- [WHAT THE TASK ASKS]: Reproduce the passage of the troubleshooting text below, starting at "NOTE: Implicit in" and ending at "employing binary search.", with "minimum wage" renamed to "overtime pay".

- [PAGE EXTRACT]:
-------------------------
Step 6: Narrow It Down
This step takes almost a day in my two day course. It's beyond the scope of this website to cover it completely. If you can't take the course, you can learn all about this step in any of these books:
To see which book will best fit your needs, look here.
Mathematics tells us the fastest way to find a single element in an ordered set is binary search. Binary search is the process of repeatedly ruling out half the remaining search area until the element is found. What makes the system you're troubleshooting an ordered set is your knowledge of it, reinforced by manuals and documentation. It's that knowledge that allows you to devise tests to split the search area in half. Below is a simple diagram of a binary search finding the violet component with only six tests:
This technique really shows its power in systems of several hundred thousand components. For instance, binary search could find a single component in a system of 1,048,576 components (a moderate sized automated system) using only 20 tests.
NOTE: Implicit in all this is that if you keep narrowing it down, whether binary or not, as long as you don't repeatedly double back in areas you've already tested, it is a MATHEMATICAL CERTAINTY you'll eventually solve the problem.
Of course, life isn't this simple. If it were, we'd be getting minimum wage. Several factors combine to make troubleshooting a challenge, even to those employing binary search.
Intermittence invalidates most tests which could split the search area, resulting in backtracking. It thus renders binary search a useful but insufficient tool for troubleshooting. Intermittence eliminates the mathematical certainty of solution -- indeed many intermittents remain unsolved. There are several techniques to maximize your chance of solving an intermittent.
Remember the order comes from your knowledge of the system, and nobody knows everything, including the system documentation. The less complete your knowledge, the more trial and error is necessary. Nevertheless, in real life even a minimum of knowledge allows a reasonable approximation of binary search, so this isn't much of a limitation.
-------------------------
- [SUPPLIED ENTRIES]:
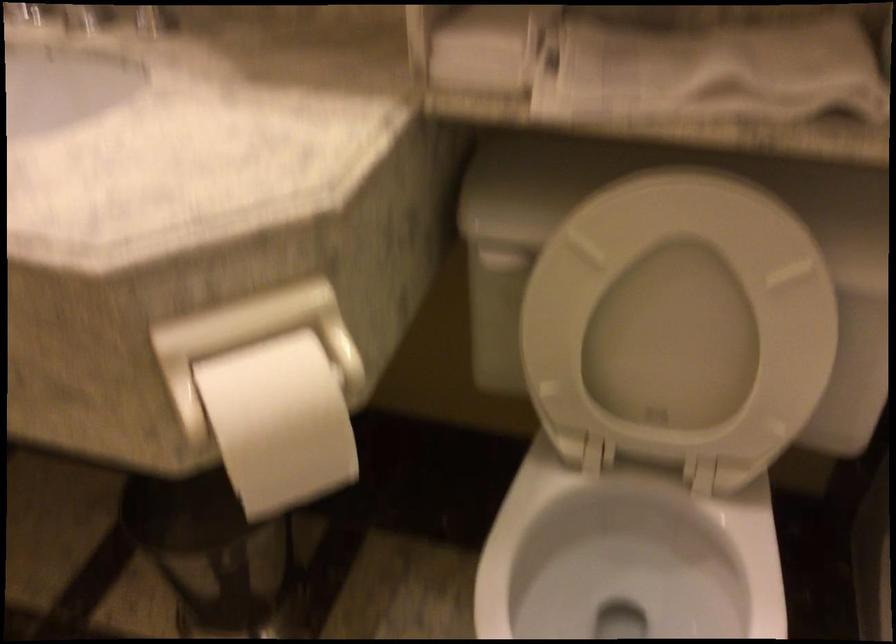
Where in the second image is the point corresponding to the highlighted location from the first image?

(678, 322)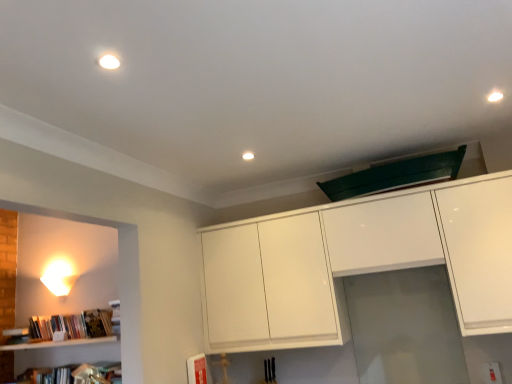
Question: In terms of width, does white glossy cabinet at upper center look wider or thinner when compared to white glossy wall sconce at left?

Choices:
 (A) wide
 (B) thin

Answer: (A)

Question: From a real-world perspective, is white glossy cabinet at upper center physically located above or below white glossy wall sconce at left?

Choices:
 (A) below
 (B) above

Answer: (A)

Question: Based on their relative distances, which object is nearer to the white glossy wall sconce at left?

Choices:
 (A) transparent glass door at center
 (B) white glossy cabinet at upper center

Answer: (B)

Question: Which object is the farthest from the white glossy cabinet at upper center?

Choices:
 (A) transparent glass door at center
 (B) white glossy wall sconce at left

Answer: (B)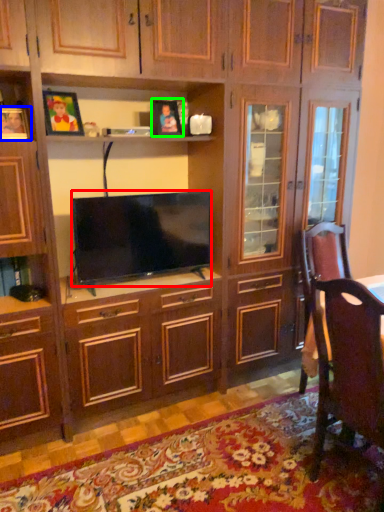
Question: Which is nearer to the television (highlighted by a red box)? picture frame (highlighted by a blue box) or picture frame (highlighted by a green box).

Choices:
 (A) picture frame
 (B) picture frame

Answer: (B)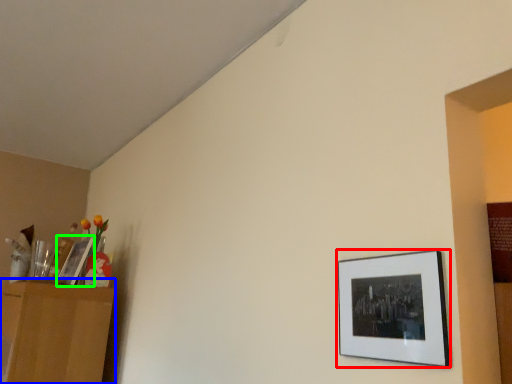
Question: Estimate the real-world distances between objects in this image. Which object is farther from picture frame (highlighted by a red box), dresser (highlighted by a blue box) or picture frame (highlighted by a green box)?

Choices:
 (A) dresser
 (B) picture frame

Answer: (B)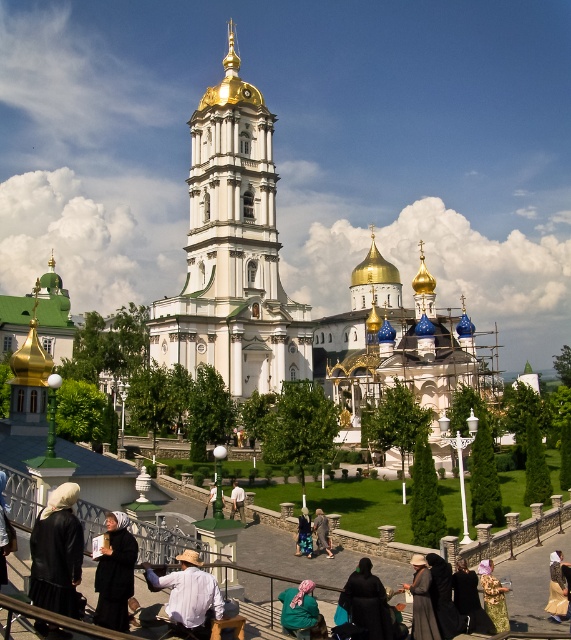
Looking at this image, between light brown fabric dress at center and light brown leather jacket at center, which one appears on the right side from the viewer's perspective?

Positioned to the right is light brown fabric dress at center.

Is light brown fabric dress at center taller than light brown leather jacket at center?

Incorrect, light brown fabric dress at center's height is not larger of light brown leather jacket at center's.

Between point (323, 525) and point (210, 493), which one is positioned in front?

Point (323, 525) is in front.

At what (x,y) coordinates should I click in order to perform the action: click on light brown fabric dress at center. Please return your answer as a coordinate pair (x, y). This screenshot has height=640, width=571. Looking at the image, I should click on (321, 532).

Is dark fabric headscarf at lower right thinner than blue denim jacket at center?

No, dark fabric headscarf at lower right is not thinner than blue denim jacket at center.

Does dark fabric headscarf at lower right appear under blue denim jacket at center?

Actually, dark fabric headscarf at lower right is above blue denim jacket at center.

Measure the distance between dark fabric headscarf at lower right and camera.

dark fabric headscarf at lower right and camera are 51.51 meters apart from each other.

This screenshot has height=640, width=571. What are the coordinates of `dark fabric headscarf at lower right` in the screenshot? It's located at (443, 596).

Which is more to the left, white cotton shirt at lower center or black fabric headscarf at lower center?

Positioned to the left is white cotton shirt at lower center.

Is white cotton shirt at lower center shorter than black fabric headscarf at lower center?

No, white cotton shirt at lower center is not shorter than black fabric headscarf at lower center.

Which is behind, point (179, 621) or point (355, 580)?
-------------------------
- [ANSWER]:
NOTE: Implicit in all this is that if you keep narrowing it down, whether binary or not, as long as you don't repeatedly double back in areas you've already tested, it is a MATHEMATICAL CERTAINTY you'll eventually solve the problem.
Of course, life isn't this simple. If it were, we'd be getting overtime pay. Several factors combine to make troubleshooting a challenge, even to those employing binary search.